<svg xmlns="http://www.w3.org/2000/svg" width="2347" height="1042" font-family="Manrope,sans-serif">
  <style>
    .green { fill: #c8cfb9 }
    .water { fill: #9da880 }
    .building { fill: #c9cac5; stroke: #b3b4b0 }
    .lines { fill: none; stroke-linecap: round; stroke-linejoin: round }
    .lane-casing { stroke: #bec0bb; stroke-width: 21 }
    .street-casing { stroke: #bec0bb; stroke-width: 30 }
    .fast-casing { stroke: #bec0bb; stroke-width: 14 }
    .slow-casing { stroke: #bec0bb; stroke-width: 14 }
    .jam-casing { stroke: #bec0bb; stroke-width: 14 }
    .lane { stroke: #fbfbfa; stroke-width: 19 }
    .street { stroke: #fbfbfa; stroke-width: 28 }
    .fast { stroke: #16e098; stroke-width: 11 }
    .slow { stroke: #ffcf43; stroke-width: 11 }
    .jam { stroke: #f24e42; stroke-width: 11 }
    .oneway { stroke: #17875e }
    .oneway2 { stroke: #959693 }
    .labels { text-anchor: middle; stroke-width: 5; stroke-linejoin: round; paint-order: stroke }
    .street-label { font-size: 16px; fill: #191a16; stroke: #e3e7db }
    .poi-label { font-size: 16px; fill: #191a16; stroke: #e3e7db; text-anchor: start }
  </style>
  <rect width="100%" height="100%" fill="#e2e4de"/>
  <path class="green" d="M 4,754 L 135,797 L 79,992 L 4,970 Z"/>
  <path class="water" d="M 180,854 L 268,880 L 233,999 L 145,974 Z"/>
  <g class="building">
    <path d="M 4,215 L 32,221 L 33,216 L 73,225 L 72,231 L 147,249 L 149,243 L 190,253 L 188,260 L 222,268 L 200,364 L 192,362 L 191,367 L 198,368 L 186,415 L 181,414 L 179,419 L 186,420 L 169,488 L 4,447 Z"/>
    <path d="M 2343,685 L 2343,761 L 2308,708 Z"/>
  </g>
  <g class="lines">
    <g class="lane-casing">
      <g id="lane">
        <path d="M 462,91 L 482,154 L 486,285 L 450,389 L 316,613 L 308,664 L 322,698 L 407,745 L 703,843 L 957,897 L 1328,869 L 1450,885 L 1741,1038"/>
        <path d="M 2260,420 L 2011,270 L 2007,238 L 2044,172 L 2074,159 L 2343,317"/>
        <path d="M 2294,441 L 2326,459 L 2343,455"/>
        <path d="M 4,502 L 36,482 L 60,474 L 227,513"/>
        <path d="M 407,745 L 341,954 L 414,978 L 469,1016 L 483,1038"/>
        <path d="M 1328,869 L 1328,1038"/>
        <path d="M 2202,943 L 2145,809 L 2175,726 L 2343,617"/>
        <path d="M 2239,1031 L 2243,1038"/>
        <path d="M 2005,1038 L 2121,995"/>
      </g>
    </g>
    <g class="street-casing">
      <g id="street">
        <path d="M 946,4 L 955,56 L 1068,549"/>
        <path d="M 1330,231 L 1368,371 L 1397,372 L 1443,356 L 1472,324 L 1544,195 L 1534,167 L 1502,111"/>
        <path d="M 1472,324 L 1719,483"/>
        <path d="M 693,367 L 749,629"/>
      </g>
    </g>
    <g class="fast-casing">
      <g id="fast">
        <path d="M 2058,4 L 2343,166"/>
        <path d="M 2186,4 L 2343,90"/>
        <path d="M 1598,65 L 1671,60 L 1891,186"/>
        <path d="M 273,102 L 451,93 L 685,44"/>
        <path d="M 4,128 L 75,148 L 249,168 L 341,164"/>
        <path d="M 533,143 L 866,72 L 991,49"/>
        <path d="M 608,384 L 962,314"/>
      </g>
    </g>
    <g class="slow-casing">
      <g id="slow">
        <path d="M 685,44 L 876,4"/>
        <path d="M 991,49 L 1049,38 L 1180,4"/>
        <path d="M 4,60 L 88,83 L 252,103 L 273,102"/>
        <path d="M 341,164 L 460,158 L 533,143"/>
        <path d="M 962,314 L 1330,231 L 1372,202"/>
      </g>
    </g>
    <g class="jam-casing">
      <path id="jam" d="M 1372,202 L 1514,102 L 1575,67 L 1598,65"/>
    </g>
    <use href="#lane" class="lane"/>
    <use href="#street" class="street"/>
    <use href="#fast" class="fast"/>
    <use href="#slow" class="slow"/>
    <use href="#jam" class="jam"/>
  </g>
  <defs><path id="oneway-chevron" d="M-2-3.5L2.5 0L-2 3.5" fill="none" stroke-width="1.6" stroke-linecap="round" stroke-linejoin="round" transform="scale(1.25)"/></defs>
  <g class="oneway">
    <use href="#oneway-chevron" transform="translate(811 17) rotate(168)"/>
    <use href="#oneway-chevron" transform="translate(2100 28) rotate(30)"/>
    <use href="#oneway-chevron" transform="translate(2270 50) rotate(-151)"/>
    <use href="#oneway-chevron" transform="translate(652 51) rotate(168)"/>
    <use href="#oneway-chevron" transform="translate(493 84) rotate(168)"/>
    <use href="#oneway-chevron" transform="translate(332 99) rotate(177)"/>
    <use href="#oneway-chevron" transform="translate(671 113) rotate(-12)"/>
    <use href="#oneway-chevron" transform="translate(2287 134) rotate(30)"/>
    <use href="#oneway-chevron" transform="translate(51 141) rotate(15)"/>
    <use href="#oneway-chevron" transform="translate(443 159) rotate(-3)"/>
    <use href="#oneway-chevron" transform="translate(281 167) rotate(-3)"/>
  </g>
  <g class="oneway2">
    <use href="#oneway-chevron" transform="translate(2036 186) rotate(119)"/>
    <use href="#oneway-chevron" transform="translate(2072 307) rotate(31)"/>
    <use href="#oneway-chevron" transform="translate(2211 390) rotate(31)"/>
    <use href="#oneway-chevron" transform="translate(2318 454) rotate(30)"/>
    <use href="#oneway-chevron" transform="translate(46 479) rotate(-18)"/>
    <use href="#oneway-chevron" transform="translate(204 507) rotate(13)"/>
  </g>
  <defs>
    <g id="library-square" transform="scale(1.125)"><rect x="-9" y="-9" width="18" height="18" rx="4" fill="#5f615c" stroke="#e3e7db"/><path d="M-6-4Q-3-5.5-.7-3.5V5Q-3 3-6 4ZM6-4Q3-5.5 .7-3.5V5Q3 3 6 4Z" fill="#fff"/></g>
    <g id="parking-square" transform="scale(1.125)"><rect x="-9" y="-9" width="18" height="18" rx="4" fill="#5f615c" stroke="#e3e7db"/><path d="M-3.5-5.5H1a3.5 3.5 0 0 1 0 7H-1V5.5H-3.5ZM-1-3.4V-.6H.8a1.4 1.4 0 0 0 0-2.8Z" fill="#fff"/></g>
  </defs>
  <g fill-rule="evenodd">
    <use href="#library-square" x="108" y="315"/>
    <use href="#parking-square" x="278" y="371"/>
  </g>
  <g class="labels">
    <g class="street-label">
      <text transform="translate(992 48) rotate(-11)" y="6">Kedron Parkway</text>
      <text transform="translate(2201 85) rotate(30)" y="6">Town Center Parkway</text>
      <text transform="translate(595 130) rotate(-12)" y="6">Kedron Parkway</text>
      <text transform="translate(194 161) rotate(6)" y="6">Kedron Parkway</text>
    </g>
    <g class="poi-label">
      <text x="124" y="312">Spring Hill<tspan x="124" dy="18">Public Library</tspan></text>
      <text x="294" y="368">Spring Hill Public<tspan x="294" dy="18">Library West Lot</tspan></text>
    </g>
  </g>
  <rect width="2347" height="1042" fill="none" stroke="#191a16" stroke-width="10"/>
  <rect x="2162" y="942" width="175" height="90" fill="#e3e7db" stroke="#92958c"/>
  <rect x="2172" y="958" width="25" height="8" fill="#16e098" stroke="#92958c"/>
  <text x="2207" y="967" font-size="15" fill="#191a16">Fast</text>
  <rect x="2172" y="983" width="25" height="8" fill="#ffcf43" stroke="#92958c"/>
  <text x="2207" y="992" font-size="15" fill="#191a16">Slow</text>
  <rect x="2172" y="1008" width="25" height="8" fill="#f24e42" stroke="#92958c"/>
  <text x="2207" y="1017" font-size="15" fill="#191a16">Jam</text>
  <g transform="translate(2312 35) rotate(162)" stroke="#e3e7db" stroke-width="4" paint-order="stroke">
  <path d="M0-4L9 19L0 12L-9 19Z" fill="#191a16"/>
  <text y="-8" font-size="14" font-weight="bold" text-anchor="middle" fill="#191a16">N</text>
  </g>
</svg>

**The task:** Go through the listing above. Show each line where the word "lines" is found.

**Exercise response:**
    .lines { fill: none; stroke-linecap: round; stroke-linejoin: round }
  <g class="lines">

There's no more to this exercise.